A former diversity programme manager at Facebook has pleaded guilty to stealing more than $4 million from the social media company through fake business deals to “fund a lavish lifestyle’, according to federal prosecutors.

Barbara Furlow-Smiles, 38, who led a number of Facebook diversity, equity and inclusion schemes from 2017 until 2021, stole the money “through an elaborate scheme involving fraudulent vendors, fictitious charges, and cash kickbacks’, the attorney’s office in Atlanta said.

Furlow-Smiles, who pleaded guilty in an Atlanta federal court this week, was not the most senior leader of Facebook’s diversity programmes.

Keri Farley, the special agent in charge of the FBI’s Atlanta office, said: “Furlow-Smiles used lies and deceit to defraud both vendors and Facebook employees. The FBI works hard to make sure greed like this doesn’t pay off and those who commit fraud are held accountable.”

A filing states that Furlow-Smiles committed the fraud by linking PayPal, Venmo, and Cash App accounts to credit cards given to her by Facebook and used those accounts to pay friends, relatives, nannies, babysitters, a hairstylist and others for goods and services that were never provided to the company.

After those people received the money, they returned a percentage of the funds to Furlow-Smiles, prosecutors said. The kickbacks were paid in cash and through transfers to accounts in various names, including the husband of Furlow-Smiles, prosecutors claimed.

To conceal the fraud, Furlow-Smiles submitted false expense reports, claiming the individuals performed work on Facebook programmes and events, the Department of Justice said. After they were hired, Furlow-Smiles allegedly approved fake and inflated invoices.
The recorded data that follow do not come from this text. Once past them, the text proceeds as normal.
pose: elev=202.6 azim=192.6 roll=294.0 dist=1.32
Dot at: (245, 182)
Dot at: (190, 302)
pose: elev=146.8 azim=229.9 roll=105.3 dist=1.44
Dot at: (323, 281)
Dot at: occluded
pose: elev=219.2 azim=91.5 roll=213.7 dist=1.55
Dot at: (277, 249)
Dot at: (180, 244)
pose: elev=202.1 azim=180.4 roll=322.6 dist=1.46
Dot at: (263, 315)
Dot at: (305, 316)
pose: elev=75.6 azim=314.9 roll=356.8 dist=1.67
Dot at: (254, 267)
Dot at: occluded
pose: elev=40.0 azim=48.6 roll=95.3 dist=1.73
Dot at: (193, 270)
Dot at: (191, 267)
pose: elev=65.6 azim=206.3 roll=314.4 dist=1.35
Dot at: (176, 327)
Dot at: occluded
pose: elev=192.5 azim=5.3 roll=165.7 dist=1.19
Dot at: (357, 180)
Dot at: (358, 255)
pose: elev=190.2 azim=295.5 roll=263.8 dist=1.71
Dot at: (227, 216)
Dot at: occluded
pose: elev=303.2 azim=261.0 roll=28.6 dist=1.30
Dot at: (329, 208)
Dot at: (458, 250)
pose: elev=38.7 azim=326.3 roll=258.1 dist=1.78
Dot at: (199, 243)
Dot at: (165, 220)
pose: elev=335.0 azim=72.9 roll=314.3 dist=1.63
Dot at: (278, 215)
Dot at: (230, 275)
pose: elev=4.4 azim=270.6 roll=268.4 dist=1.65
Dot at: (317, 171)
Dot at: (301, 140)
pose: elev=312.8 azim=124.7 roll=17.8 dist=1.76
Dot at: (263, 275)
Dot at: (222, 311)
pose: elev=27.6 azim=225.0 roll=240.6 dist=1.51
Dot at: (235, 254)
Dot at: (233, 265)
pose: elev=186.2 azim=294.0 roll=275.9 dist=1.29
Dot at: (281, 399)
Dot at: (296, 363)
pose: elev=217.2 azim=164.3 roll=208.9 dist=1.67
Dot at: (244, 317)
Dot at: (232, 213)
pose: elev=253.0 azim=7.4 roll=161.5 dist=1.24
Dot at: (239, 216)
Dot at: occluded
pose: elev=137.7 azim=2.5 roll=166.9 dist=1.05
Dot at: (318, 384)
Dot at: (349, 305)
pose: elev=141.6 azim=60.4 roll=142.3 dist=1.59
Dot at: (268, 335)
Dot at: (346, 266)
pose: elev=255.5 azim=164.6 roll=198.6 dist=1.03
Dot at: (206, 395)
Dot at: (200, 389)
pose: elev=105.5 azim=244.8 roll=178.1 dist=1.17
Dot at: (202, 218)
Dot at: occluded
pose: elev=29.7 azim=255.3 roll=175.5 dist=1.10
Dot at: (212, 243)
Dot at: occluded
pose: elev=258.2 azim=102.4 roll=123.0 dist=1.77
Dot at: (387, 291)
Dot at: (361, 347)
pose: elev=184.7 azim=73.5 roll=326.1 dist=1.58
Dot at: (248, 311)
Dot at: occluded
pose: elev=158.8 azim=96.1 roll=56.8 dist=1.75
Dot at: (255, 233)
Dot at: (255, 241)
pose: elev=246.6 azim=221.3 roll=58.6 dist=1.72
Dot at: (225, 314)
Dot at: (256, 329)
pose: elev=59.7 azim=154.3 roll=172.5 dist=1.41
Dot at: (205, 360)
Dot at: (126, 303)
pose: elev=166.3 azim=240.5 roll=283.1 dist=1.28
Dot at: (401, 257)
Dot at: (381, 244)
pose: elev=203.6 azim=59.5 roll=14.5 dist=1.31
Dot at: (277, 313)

She received a portion of the money paid to the vendors.

Furlow-Smiles also misled Facebook, which is owned by Meta Platforms, into paying money to entities who did not provide kickbacks, including nearly $10,000 to an artist who created specialty portraits and more than $18,000 to a pre-school.

Ryan Buchanan, the US attorney for the Northern District of Georgia, said: “Motivated by greed, she used her time to orchestrate an elaborate criminal scheme in which fraudulent vendors paid her kickbacks in cash. She even involved relatives, friends, and other associates in her crimes, all to fund a lavish lifestyle through fraud rather than hard and honest work.”